Monday, December 14, 2009

THE HANUKKAH NARRATIVE, and its use in various subsequent historical contexts, comes under further scrutiny:
Heroes or rabble-rousers? The real story of the Maccabees

By Gil Shefler · December 10, 2009

NEW YORK (JTA) -- In 165 BCE, a group of warriors led by Judah Maccabee and his band of brothers ushered in a new era in Jewish history when they routed the soldiers of the Greek-Syrian empire and rededicated the Holy Temple in Jerusalem.

That victory, and the miracle of the menorah that followed, is celebrated every year by Jews around the world at Chanukah.

But if the same thing had happened today, would contemporary Jews hail the Maccabees as heroes?

The place in Jewish history of the Maccabees -- a nickname for the first members of the Hasmonean dynasty that ruled an autonomous Jewish kingdom -- is much more complex than their popular image might suggest.


"My guess is that most liberal Jews today wouldn't necessarily get along with the Maccabees if they showed up again," said Rabbi Jill Jacob, the rabbi in residence at Jewish Funds for Justice.

“Even those of us who are regularly active in Jewish life may find it hard to identify with Matityahu, the leader of the Jewish revolt, whom the first Book of Maccabees depicts as killing a Jew who sacrifices to a pagan god," she wrote in an essay about the meaning of Chanukah.

Jacobs argues that Jews should be aware of the complicated history, though they do not have to be bound by it.

"In redefining Chanukah, each generation considers anew the questions of assimilation and ethnic identity, the tension between Judaism as a religion and the Jewish people as a nation," she wrote.

Many Jews in ancient times also had their reservations regarding the exploits of Judah Maccabee and his brothers.
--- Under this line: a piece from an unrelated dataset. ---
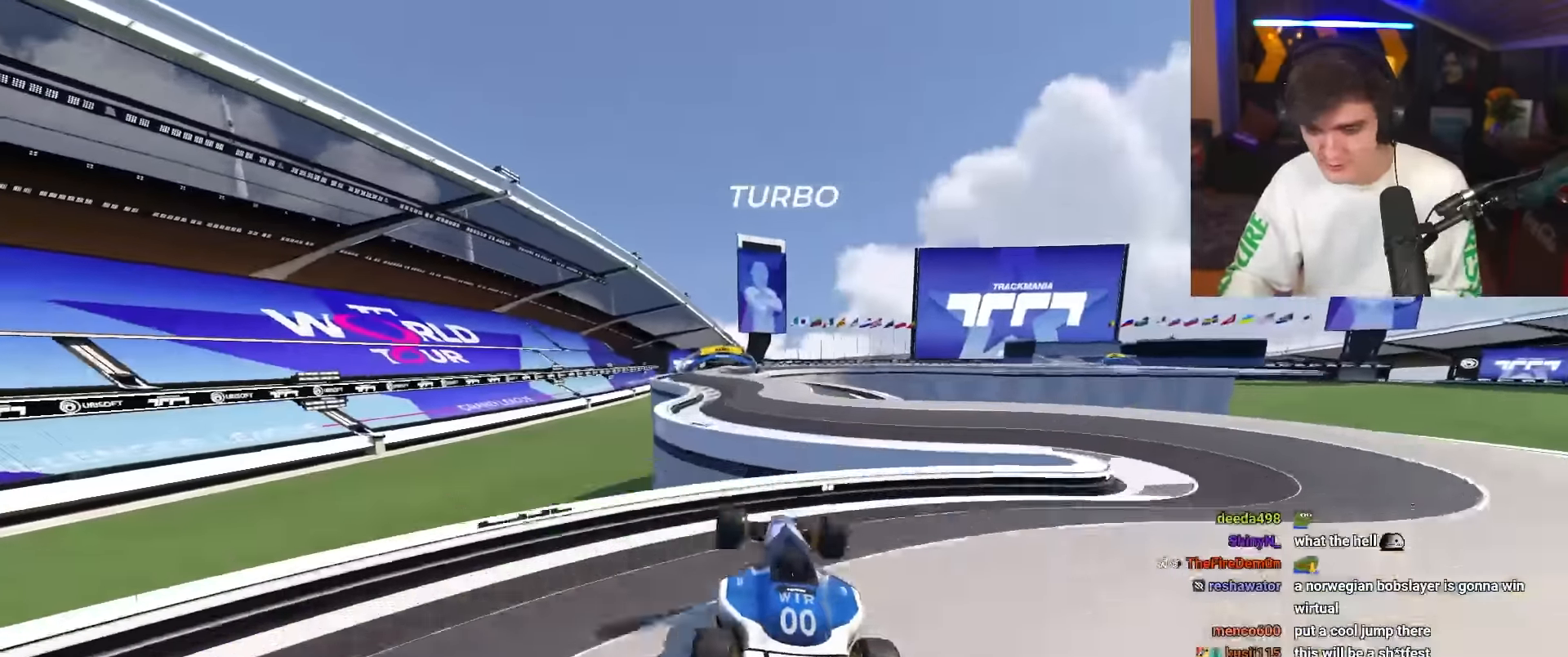
{"keys": ["right", "up"], "events": [[66, "right", "down"]]}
In general I would say that it is perilous to hold up any event, text, or narrative from antiquity as an unambiguous moral example for today. The ancients often took moral standards for granted which we find very troubling. But that should not stop us from learning from what they said and did, appreciating the courageous stands they often took under horrendous conditions it is hard for us even to imagine, and (one would hope) improving on their example.